> WHAT THE TASK REQUIRES: Restate word for word the lines of the material below, from the line with "right ankle: (114, 759)" to the line with "right elbow: (163, 441)", both lines included, and no others.
╔══
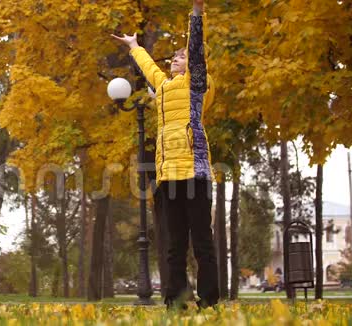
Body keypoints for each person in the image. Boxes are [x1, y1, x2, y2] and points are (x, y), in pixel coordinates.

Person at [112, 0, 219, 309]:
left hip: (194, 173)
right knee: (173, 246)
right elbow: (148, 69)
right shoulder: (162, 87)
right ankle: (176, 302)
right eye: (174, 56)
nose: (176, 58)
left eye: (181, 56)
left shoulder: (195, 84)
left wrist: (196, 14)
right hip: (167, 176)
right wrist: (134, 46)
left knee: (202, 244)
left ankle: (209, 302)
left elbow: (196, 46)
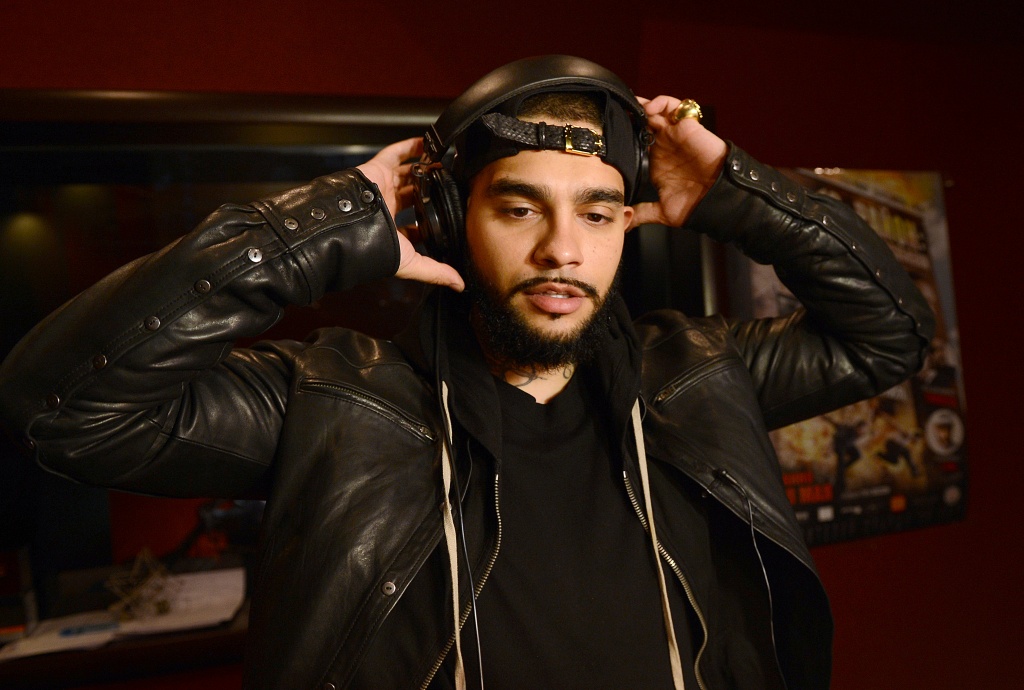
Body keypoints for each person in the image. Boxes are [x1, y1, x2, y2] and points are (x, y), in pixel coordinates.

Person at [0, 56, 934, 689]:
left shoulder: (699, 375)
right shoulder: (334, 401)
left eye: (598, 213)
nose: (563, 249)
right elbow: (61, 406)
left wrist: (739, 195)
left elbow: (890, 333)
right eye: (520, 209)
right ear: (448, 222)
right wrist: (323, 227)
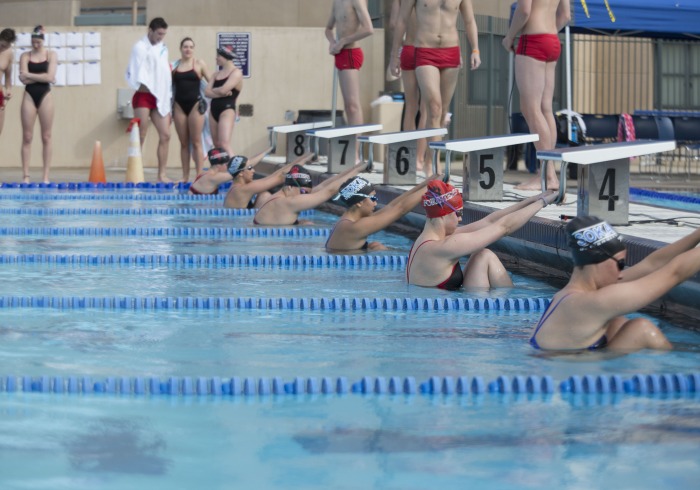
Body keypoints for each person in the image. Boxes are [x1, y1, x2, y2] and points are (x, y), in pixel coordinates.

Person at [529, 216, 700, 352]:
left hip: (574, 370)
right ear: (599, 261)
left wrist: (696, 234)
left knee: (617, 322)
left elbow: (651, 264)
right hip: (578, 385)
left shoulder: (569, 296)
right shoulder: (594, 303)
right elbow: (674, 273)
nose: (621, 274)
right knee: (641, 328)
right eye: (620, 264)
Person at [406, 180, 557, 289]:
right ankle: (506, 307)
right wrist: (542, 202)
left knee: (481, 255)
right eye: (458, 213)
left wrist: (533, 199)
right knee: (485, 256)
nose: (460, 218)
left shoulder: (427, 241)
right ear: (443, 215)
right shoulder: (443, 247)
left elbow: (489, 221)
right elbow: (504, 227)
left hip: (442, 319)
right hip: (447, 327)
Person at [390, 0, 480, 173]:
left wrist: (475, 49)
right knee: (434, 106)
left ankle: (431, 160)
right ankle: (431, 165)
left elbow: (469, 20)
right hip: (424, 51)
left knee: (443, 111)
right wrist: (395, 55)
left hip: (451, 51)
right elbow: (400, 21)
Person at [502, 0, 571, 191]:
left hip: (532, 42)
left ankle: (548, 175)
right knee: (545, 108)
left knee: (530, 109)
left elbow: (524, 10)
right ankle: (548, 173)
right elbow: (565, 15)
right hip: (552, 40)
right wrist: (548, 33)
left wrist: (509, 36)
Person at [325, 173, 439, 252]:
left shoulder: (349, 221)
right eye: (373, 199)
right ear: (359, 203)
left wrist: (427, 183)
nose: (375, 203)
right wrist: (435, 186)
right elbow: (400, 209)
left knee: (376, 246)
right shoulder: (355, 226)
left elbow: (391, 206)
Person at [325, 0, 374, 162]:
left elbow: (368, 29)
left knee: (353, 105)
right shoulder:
╚══
╔══
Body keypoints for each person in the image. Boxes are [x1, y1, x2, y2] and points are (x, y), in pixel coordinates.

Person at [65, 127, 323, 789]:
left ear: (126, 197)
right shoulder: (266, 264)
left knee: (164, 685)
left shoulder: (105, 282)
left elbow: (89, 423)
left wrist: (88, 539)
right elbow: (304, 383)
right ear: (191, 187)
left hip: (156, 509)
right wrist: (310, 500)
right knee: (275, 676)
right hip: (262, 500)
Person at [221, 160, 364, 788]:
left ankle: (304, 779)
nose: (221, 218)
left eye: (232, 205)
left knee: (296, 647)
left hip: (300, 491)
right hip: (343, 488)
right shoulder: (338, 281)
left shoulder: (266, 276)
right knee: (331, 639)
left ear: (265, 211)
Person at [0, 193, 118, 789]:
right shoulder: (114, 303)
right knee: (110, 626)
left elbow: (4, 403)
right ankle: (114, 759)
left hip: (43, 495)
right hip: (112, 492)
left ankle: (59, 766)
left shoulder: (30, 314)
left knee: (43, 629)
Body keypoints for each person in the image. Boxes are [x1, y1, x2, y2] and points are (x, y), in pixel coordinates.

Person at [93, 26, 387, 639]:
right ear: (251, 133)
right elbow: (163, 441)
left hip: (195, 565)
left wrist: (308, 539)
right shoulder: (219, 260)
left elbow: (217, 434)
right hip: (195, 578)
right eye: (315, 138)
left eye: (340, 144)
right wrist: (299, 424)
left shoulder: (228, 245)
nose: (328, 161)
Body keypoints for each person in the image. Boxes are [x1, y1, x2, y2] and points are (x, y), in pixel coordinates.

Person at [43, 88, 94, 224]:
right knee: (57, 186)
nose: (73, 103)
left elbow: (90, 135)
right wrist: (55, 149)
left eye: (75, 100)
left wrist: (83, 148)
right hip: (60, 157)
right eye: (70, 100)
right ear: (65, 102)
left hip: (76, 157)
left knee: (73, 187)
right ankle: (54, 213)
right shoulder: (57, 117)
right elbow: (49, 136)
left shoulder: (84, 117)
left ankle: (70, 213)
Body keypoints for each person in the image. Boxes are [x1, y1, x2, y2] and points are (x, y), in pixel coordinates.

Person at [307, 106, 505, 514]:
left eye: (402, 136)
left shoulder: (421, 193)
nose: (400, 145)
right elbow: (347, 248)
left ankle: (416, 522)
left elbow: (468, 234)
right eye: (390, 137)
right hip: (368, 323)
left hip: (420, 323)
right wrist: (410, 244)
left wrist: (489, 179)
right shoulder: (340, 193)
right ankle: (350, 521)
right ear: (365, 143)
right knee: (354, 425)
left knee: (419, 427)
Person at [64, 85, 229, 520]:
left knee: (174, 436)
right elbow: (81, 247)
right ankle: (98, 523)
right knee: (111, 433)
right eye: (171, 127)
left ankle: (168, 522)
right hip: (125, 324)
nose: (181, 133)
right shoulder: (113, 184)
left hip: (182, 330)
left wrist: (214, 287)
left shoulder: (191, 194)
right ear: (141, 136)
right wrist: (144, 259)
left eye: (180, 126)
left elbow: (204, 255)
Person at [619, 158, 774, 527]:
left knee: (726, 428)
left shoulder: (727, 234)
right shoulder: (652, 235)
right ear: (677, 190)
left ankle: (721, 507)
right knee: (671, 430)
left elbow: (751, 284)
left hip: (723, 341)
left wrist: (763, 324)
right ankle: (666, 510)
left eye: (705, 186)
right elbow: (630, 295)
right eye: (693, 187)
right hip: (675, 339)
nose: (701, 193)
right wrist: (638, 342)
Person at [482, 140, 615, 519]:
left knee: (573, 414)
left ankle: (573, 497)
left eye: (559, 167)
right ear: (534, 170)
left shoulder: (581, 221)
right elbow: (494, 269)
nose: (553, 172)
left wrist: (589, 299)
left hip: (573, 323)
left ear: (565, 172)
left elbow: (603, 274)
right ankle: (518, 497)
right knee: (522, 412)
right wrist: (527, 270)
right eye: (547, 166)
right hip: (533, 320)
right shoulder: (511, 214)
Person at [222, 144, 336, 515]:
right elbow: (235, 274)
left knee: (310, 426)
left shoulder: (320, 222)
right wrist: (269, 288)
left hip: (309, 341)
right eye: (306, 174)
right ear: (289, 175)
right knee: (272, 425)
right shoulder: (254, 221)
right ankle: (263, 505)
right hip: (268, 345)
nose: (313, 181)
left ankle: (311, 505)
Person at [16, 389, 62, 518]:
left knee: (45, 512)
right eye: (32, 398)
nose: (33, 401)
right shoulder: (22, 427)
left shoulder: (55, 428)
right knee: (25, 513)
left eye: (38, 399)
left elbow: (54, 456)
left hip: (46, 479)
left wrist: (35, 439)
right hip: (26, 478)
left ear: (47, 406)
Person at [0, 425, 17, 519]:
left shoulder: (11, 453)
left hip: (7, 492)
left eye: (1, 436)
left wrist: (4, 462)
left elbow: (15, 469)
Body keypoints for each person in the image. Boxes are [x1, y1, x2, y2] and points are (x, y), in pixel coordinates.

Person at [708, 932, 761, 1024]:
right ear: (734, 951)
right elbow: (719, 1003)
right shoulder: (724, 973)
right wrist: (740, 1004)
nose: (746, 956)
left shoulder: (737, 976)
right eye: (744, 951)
╚══
╔══
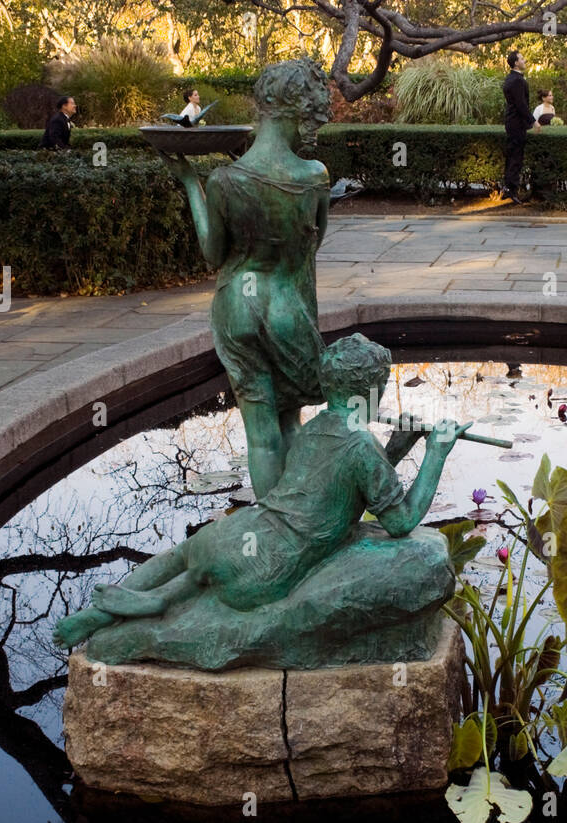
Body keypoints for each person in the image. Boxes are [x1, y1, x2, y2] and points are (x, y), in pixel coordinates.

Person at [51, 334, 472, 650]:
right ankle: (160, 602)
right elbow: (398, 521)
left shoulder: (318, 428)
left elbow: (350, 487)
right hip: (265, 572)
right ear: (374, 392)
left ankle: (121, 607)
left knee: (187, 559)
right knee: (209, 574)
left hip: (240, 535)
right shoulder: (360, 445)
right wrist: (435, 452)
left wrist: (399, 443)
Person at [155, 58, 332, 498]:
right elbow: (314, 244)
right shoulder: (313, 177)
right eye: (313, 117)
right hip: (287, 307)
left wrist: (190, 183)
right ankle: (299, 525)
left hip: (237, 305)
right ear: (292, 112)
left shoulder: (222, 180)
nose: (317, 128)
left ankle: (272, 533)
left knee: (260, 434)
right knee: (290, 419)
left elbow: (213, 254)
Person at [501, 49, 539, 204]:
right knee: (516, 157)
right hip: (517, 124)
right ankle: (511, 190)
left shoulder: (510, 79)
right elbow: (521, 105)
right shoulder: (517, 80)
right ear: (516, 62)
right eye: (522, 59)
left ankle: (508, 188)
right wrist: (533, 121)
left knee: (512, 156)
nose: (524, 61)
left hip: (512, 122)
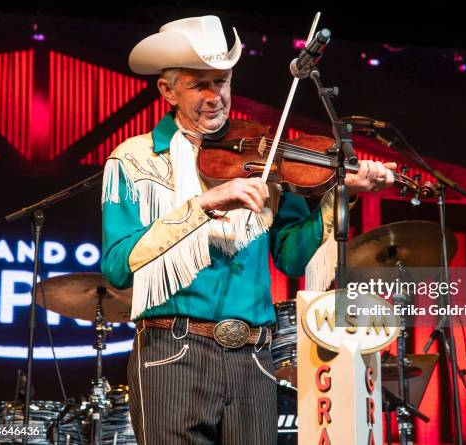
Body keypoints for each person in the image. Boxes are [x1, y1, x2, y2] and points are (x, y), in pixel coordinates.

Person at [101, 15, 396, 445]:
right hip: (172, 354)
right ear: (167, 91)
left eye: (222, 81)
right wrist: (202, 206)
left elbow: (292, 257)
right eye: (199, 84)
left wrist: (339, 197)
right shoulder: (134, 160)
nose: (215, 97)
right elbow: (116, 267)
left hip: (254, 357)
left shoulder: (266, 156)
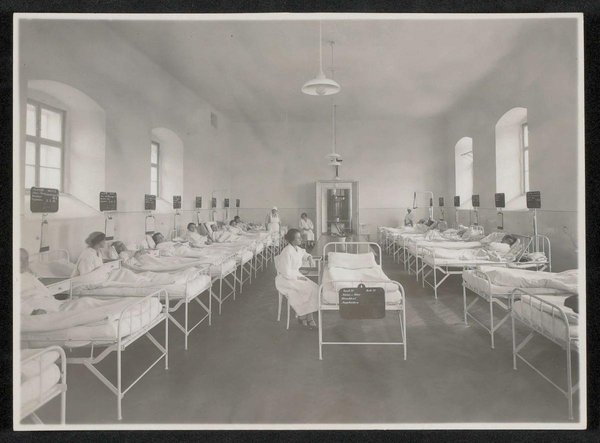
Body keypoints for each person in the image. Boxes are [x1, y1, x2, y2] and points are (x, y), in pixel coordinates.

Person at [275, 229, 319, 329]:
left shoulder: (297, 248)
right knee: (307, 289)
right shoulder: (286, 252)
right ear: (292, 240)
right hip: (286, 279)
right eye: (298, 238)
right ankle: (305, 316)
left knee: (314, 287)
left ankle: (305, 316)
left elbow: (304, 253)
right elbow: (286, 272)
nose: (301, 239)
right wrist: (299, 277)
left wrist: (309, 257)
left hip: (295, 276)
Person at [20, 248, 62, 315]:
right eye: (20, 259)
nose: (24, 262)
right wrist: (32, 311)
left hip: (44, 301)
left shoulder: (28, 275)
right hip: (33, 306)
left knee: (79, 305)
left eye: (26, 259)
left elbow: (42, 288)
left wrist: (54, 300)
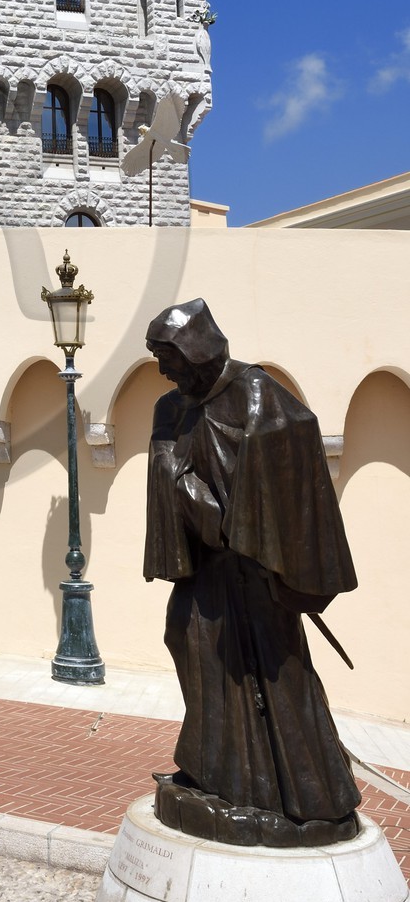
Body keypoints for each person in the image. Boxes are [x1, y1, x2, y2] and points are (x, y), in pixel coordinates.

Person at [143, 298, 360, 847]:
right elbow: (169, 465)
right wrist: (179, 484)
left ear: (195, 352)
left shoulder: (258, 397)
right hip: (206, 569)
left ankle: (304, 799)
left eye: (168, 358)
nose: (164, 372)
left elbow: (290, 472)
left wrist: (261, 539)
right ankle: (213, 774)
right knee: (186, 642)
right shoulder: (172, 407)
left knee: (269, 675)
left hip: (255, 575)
╚══
> RESULT OF THIS TASK:
right ankle: (114, 759)
left hip: (43, 495)
right hip: (112, 492)
left ankle: (59, 766)
left shoulder: (30, 314)
left knee: (43, 629)
Body keypoints for each person in the image. Boxes are [x1, y1, x2, y2] and points are (x, y), in pixel coordinates.

Person at [93, 26, 387, 639]:
right ear: (251, 133)
right elbow: (163, 441)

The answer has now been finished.